Over the last five years the GOP, under the guidance of Karl Rove and George W. Bush, have consistently played to the "base" of the Republican Party. They have consistently rejected bi-partisanship in favor of policies and politics that rallied their base regardless of the effect it had on the rest of the electorate. They assumed that they would be able to spin off enough independents and Dems to get Bush re-elected and expand or keep their hold on Congress.
For the most part it worked. They picked up control of the Senate in 2002, got Bush re-elected in 2004, and picked up five House seats that year. The problem, though, is that while their base is happy with the policies of this government, independents are not. The election of 2004 was followed by an attempt to privatize Social Security, which so far has failed. The Iraq War gets increasingly unpopular, and they are in danger of losing both Houses of Congress in this year's elections.

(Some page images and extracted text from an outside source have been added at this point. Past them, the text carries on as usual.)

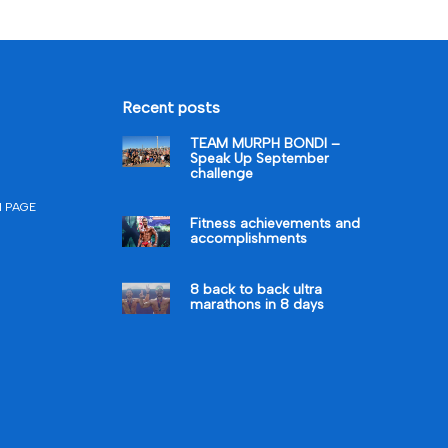
Recent posts
TEAM MURPH BONDI –
Speak Up September
challenge
N PAGE
Fitness achievements and
accomplishments
8 back to back ultra
marathons in 8 days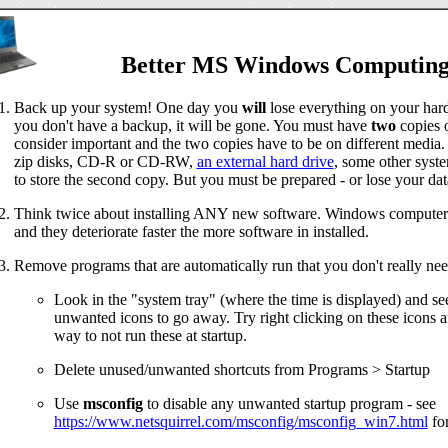
Better MS Windows Computin
Back up your system! One day you
will
lose everything on your hard 
you don't have a backup, it will be gone. You must have
two
copies 
consider important and the two copies have to be on different media.
zip disks, CD-R or CD-RW,
an external hard drive
, some other syst
to store the second copy. But you must be prepared - or lose your dat
Think twice about installing ANY new software. Windows computers 
and they deteriorate faster the more software in installed.
Remove programs that are automatically run that you don't really nee
Look in the "system tray" (where the time is displayed) and see
unwanted icons to go away. Try right clicking on these icons a
way to not run these at startup.
Delete unused/unwanted shortcuts from Programs > Startup
Use
msconfig
to disable any unwanted startup program - see
https://www.netsquirrel.com/msconfig/msconfig_win7.html
for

If you look closely at the polling data it is because GOP support is cratering among independents. On some issues they are getting almost the same numbers among independents as among Democrats, and that isn't good.
Of course the problem for Democratic candidates is that most independents don't have the same intensity about politics as committed partisans. Because of that fact, independents don't vote as consistently as either registered Republicans or registered Democrats. This election, though, may be different. If independents show up and vote they way the pre-election polls show them voting, this election will be a good one for us and a bad one for them.